§ **Task goal**: In how many lines of the listing does the string "Profile" appear? Give only the number.

══ Records for the exercise ══

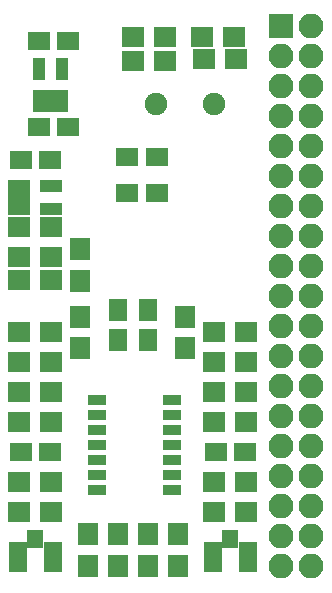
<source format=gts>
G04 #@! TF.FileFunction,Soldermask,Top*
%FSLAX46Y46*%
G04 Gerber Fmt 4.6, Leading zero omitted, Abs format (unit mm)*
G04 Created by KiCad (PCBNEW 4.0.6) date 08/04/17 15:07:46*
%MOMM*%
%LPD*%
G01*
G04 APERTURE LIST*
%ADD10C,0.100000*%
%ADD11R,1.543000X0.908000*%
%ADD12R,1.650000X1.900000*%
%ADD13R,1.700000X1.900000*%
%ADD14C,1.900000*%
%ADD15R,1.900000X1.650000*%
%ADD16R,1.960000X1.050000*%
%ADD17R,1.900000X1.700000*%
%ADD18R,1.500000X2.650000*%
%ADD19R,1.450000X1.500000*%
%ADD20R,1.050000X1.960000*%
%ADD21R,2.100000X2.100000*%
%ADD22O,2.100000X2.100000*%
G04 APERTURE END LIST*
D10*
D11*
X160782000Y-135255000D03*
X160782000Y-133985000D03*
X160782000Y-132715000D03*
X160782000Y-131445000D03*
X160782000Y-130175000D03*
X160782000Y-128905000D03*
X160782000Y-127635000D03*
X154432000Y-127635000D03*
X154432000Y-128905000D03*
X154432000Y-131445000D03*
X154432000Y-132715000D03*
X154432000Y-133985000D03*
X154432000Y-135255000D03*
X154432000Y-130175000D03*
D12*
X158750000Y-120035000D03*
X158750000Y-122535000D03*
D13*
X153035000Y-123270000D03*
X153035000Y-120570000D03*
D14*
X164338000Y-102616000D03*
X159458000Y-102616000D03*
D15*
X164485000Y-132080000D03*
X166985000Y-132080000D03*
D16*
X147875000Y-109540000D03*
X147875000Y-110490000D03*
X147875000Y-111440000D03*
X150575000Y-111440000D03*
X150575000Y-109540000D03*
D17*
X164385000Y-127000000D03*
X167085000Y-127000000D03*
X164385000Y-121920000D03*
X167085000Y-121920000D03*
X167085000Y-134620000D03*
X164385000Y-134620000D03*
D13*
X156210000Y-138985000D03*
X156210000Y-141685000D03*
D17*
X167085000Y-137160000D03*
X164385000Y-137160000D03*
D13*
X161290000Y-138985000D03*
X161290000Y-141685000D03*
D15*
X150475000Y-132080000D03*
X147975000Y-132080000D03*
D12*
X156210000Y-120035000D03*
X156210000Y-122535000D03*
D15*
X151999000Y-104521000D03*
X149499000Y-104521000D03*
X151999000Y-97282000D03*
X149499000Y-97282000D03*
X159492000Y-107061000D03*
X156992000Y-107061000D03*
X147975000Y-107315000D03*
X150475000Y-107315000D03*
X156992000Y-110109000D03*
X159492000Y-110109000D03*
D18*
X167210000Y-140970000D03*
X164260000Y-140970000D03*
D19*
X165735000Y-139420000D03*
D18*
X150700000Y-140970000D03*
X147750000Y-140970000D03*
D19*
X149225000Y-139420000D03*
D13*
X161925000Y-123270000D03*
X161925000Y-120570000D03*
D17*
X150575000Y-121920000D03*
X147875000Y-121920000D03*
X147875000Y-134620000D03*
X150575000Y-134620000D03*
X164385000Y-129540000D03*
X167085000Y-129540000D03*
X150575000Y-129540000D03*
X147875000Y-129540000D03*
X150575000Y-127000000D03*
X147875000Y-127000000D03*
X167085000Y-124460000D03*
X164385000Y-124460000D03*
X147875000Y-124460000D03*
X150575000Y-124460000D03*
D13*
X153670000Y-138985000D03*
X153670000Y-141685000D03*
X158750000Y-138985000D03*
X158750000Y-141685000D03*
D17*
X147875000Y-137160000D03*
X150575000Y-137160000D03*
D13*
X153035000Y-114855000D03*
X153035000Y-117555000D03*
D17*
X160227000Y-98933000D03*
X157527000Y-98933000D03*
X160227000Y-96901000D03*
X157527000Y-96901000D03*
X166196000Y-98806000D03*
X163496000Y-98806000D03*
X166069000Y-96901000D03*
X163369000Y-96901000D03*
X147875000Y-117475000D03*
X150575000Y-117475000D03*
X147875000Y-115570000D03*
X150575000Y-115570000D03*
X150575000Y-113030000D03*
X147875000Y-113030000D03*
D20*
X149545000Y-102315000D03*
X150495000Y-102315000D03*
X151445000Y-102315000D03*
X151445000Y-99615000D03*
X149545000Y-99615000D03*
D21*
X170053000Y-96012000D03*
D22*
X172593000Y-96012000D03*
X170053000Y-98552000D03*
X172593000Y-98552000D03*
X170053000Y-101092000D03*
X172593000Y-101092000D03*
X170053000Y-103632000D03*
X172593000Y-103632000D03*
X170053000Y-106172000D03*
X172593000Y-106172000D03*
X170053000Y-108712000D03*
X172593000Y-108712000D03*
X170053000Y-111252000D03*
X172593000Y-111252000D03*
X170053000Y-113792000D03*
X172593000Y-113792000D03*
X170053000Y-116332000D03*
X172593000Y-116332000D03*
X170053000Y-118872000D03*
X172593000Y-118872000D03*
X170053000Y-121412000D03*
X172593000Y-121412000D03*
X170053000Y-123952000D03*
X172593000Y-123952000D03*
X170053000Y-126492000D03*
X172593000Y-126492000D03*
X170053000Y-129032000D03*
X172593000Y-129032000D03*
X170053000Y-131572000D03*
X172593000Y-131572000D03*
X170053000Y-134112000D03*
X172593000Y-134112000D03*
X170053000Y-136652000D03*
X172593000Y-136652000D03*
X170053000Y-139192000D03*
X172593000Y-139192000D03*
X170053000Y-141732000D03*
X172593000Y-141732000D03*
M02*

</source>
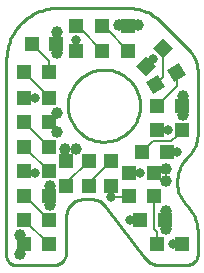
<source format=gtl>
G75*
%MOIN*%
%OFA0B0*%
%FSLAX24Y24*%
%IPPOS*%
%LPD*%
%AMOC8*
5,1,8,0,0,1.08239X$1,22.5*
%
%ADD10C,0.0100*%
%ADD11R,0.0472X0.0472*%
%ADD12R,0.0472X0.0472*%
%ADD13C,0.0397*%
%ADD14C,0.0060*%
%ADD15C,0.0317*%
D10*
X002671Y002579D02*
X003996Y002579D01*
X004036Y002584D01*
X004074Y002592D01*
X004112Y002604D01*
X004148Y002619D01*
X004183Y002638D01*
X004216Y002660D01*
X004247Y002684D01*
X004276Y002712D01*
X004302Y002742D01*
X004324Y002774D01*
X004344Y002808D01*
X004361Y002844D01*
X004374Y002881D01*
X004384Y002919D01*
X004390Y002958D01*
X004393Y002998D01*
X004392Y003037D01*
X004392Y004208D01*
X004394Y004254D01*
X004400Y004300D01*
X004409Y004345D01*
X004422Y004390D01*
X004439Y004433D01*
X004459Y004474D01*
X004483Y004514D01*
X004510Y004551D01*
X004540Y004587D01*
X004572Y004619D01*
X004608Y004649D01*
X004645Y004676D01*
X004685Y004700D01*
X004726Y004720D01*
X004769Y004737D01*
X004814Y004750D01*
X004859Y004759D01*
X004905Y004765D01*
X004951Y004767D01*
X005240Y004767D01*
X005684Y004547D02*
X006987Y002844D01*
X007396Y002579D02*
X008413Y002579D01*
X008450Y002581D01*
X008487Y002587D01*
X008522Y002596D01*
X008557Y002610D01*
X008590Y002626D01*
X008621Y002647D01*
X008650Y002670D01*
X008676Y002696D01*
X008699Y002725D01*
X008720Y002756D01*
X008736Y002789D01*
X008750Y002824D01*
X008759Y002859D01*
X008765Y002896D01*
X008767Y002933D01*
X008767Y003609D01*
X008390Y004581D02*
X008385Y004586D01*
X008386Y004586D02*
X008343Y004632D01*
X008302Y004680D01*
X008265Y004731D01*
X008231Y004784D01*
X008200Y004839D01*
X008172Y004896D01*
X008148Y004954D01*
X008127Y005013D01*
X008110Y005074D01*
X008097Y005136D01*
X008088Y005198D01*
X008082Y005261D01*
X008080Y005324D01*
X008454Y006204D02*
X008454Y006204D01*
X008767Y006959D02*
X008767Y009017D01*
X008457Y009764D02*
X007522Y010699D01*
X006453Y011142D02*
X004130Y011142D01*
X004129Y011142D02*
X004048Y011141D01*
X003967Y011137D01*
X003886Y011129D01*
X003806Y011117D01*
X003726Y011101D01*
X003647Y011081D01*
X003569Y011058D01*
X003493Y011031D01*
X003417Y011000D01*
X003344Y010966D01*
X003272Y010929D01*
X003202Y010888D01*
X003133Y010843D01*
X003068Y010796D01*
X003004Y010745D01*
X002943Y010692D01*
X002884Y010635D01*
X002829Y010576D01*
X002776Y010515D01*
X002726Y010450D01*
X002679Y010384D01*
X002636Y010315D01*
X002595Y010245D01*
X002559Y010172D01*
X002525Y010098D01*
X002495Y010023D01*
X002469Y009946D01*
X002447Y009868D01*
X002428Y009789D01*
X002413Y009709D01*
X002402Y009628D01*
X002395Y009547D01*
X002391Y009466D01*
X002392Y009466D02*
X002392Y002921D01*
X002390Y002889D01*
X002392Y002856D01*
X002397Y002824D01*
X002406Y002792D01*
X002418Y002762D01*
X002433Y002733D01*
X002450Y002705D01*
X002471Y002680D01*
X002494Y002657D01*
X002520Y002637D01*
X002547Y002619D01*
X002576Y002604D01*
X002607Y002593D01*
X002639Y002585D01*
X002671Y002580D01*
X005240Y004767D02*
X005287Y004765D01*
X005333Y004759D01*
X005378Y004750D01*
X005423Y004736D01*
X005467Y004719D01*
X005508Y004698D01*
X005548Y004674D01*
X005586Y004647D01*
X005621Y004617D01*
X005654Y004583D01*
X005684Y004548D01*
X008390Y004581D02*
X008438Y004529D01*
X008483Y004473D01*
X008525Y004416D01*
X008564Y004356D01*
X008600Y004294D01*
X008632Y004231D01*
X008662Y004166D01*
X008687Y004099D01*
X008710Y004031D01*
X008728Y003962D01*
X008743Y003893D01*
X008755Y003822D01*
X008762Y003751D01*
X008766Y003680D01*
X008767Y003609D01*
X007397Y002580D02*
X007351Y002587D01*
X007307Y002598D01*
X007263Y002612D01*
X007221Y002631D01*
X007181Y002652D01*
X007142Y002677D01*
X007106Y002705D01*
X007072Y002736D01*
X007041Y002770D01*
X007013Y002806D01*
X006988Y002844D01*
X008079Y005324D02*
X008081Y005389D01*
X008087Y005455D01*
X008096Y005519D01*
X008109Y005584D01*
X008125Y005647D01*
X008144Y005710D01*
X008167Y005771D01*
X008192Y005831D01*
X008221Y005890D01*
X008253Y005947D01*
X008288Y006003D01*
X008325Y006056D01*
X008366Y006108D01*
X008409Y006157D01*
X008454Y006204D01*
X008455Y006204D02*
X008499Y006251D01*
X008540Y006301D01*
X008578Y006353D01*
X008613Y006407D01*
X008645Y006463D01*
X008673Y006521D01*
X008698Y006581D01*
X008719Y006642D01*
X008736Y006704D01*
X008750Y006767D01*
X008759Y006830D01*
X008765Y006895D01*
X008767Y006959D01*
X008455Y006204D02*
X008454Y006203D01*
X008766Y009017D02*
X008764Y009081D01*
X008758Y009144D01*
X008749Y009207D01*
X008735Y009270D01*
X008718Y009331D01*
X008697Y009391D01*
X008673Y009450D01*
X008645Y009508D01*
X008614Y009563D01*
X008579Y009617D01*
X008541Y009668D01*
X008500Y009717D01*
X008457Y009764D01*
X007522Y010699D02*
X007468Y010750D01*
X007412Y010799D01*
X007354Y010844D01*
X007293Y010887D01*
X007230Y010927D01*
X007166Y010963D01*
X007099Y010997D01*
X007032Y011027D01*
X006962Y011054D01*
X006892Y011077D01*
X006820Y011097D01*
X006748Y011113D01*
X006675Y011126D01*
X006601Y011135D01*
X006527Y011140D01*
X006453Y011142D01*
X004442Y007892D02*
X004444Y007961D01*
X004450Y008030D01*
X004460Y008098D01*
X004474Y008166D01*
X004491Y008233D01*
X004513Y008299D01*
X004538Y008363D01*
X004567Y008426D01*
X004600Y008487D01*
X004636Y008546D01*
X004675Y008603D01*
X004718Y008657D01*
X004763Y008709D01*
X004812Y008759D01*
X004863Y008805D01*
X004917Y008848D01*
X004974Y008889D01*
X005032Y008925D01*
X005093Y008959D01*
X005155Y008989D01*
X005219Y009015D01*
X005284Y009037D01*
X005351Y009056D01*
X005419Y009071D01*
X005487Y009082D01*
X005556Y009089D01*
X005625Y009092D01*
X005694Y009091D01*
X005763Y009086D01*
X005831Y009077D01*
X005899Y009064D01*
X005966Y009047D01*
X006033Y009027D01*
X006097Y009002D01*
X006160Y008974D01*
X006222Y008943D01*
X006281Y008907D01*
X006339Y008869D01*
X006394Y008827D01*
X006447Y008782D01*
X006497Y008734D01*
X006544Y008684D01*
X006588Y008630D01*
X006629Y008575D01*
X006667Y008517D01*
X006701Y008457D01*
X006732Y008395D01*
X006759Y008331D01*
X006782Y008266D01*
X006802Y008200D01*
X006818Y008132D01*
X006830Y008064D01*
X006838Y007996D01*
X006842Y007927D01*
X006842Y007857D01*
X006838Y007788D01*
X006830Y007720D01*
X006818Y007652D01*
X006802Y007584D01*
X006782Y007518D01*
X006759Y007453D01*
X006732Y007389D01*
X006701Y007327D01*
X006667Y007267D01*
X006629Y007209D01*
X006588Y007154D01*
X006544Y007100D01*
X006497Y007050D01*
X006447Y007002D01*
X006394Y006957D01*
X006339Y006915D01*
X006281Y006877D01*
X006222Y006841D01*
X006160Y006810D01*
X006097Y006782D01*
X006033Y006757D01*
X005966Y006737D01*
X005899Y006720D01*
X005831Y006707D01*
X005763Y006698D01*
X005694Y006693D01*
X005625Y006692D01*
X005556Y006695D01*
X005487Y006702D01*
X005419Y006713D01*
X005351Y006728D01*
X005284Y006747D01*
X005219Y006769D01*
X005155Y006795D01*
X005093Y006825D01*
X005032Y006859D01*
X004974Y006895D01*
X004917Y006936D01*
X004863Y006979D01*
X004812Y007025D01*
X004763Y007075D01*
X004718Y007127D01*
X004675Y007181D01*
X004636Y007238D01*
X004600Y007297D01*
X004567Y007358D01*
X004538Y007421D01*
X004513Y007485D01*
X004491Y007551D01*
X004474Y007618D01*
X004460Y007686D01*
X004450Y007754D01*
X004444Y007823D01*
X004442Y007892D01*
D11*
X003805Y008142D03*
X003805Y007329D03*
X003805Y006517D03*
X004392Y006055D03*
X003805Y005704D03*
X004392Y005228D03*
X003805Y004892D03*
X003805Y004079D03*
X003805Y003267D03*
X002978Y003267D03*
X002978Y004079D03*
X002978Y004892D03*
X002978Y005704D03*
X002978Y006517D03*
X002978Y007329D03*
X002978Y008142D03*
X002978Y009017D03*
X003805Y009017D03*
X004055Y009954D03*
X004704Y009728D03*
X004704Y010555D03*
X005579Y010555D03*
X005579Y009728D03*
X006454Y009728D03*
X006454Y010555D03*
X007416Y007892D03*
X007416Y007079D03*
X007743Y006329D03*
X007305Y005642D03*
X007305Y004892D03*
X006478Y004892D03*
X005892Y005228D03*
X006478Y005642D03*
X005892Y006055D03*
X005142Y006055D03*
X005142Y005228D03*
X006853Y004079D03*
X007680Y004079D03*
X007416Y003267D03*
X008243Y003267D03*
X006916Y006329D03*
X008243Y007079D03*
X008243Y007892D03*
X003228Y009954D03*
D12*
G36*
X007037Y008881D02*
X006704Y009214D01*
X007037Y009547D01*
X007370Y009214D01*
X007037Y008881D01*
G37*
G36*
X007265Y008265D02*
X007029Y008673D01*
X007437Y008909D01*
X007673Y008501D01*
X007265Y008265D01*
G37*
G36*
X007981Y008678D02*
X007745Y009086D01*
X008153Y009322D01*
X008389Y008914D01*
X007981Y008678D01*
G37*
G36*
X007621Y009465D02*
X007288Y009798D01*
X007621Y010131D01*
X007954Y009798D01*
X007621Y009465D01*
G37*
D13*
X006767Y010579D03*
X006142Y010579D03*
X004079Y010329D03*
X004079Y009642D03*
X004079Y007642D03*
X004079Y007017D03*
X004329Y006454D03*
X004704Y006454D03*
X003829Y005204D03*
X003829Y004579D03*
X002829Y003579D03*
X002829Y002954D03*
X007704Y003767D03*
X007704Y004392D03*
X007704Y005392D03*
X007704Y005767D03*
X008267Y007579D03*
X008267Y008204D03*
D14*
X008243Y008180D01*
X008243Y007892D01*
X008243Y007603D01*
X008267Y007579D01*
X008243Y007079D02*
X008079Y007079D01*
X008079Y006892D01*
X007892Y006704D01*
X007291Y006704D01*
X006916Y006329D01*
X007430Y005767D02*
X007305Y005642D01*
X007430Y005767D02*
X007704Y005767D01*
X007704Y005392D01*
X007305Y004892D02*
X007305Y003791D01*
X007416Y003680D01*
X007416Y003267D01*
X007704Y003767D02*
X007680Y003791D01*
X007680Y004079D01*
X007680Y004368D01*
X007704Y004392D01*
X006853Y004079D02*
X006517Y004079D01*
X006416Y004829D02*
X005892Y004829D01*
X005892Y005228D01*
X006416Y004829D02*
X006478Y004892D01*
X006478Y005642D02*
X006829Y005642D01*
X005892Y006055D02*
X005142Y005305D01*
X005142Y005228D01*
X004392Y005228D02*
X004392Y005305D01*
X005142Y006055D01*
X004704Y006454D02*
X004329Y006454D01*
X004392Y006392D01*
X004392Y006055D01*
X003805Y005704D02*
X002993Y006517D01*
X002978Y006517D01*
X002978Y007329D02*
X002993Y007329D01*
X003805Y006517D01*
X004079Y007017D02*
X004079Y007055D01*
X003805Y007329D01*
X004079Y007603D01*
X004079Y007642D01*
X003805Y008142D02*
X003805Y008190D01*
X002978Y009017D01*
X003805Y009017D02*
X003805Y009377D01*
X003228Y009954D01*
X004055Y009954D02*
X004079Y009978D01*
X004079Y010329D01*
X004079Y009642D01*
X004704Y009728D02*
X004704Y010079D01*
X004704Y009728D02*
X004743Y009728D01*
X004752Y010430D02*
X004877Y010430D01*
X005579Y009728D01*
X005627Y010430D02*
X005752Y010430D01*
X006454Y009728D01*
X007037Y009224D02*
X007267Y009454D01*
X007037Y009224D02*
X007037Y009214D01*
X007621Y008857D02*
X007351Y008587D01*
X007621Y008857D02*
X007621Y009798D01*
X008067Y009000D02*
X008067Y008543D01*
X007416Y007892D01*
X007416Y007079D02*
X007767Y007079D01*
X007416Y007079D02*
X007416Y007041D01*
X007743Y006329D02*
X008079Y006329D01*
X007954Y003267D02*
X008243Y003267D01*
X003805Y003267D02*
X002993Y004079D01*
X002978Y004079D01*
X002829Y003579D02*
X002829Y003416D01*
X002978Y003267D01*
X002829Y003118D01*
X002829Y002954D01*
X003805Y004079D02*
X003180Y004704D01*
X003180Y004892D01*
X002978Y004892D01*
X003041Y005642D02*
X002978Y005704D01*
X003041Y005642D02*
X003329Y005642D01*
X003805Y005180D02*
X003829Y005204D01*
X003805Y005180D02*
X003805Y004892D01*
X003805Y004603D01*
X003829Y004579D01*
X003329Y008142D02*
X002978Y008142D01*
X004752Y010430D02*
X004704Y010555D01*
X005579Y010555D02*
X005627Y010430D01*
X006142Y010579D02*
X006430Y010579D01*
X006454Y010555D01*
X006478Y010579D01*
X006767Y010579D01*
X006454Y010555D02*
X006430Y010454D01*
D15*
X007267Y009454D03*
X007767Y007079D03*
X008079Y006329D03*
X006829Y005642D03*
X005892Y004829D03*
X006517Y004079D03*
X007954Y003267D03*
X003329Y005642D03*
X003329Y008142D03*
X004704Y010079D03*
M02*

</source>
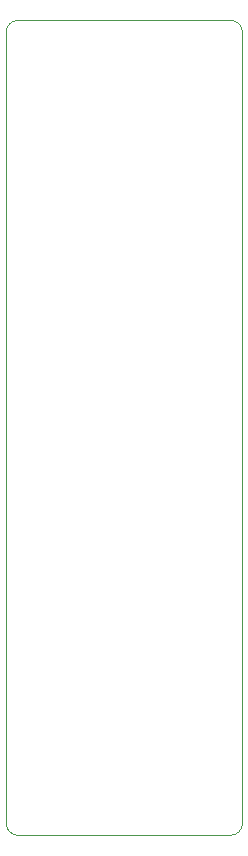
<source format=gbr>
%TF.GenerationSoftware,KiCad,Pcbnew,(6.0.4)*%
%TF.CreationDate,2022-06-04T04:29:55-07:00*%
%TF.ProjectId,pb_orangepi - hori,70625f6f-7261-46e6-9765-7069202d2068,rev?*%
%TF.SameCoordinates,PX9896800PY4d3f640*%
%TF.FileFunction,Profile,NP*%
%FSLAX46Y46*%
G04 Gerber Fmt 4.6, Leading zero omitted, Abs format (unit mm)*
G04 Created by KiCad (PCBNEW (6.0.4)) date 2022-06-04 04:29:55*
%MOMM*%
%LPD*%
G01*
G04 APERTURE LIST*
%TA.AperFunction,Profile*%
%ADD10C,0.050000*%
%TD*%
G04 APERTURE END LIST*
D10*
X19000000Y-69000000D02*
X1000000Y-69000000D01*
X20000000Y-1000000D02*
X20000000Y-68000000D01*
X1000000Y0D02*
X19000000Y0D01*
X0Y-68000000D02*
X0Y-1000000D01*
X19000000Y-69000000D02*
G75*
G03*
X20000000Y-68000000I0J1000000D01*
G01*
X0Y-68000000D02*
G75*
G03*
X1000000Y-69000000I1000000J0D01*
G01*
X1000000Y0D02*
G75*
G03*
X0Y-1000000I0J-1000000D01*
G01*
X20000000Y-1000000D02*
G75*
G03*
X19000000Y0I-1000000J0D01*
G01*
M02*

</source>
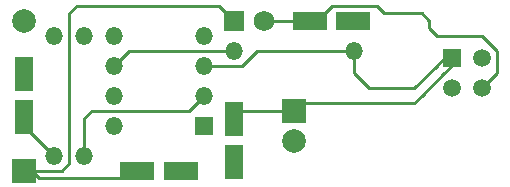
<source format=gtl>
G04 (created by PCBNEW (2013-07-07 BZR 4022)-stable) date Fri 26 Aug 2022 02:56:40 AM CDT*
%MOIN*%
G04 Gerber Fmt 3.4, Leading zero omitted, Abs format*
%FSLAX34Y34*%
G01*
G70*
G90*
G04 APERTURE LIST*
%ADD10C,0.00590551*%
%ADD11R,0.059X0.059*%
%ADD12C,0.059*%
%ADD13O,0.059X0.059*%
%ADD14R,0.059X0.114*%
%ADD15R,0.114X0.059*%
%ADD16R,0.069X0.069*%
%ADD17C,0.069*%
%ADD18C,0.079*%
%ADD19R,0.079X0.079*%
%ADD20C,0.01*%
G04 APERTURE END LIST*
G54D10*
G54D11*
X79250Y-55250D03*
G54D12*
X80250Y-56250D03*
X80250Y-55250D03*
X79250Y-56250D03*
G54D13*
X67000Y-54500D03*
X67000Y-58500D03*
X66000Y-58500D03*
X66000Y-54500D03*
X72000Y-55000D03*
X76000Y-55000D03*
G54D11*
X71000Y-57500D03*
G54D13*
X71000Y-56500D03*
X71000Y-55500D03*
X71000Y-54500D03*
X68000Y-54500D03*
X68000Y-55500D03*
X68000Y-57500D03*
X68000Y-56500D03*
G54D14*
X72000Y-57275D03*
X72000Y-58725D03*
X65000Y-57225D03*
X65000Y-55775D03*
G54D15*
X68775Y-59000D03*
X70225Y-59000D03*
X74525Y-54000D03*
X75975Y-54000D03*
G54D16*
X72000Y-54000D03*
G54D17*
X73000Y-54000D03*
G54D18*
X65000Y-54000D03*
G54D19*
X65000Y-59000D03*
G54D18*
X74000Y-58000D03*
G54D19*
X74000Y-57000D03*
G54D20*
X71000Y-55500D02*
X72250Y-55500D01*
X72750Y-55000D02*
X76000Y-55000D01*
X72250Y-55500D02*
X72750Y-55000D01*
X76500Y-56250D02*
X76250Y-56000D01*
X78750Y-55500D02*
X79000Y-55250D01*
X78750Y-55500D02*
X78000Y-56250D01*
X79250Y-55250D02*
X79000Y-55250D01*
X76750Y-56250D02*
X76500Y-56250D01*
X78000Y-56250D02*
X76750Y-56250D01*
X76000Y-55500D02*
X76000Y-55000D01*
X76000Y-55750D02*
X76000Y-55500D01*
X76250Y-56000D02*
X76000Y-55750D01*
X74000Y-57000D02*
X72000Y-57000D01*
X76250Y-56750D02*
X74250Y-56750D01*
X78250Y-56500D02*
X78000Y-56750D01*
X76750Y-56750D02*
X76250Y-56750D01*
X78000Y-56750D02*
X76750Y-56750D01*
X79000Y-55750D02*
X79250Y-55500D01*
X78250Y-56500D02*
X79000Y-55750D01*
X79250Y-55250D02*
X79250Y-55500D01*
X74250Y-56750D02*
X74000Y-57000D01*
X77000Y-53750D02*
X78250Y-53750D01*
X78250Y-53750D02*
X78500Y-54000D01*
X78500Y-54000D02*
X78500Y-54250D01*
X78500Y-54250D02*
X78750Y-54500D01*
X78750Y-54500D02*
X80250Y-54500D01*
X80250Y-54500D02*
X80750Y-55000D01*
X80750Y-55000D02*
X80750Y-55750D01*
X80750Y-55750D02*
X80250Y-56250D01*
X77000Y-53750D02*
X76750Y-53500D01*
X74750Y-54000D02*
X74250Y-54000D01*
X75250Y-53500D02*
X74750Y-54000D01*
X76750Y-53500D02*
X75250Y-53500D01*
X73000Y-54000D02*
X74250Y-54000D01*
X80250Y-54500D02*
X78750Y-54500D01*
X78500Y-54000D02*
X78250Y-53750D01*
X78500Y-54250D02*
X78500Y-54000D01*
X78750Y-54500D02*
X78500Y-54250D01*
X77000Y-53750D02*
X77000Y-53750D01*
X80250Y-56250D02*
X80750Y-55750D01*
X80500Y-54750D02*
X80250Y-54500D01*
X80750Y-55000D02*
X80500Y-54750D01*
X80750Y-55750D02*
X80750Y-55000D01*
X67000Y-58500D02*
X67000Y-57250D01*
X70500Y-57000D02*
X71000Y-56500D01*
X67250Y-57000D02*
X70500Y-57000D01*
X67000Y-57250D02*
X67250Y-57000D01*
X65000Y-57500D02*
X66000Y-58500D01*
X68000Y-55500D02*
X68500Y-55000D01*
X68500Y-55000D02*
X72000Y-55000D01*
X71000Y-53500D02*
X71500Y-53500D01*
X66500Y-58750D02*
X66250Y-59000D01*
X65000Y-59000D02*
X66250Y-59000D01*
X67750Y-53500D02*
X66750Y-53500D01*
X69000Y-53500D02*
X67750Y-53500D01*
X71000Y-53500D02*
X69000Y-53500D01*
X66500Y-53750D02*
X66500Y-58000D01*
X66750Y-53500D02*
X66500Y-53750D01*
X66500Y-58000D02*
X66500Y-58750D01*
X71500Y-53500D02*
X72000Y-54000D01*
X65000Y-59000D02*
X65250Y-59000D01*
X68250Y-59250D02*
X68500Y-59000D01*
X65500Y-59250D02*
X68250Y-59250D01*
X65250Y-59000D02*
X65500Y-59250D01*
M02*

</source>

═══

§ **Result for this exercise**: 2